De Tomaso hinted on a return earlier this year, and now we have a good look at what they've come up with. Based off of the defunct P70 project from the 1960's, the P72 is achingly pretty and pays respects to the P70 project. The project was originally going to be headed by Carol Shelby himself in conjunction with Alejandro de Tomaso, before eventually pulling the plug to focus on the GT40 project.

With the De Tomaso brand going into a period of stagnation and the death of Alejandro de Tomaso 2003, it was bought by the Hong Kong-based CEO of Apollo Automobil in 2014. Rather than just recreating the Pantera for the modern day, De Tomaso was set to return to the automotive world with something more substantial in context to their history.

The P72 itself is build on the carbon chassis originally developed by AMG-supplier HWE. This same carbon chassis was used for the Apollo IE. The design was penned by Jowyn Wong who has created the design for the Apollo GT1-inspired hypercar.

Every part of the P72 is beautifully crafted to be unique.
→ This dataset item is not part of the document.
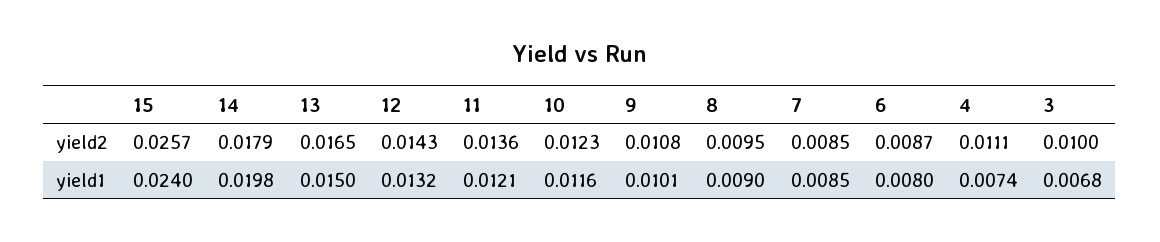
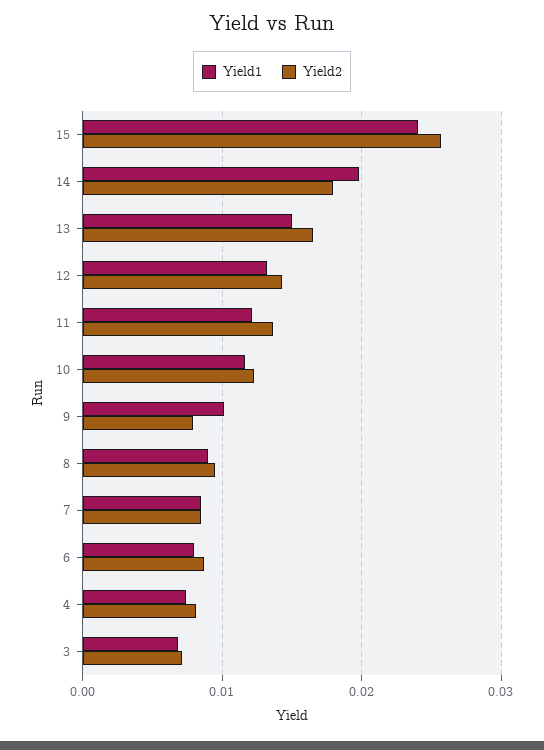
yield2, 9: 0.0108 -> 0.008
yield2, 4: 0.0111 -> 0.008
yield2, 3: 0.01 -> 0.007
The interior itself is particularly wonderful. Every stretch of the interior is wrapped with either leather or some form of bespoke metal. Its no surprise that there will only be 72 units produced, each costing around $850,000. The P72 makes Paganis and Koenigseggs look like Civics.

For the engine, there's little detail about the powerplant, but what is known is that Apollo has a naturally-aspirated Ferrari-based V12 in their parts bin. This not only fits the chassis, but also works with a manual gearbox. More details will come as the Goodwood Festival of Speed continues.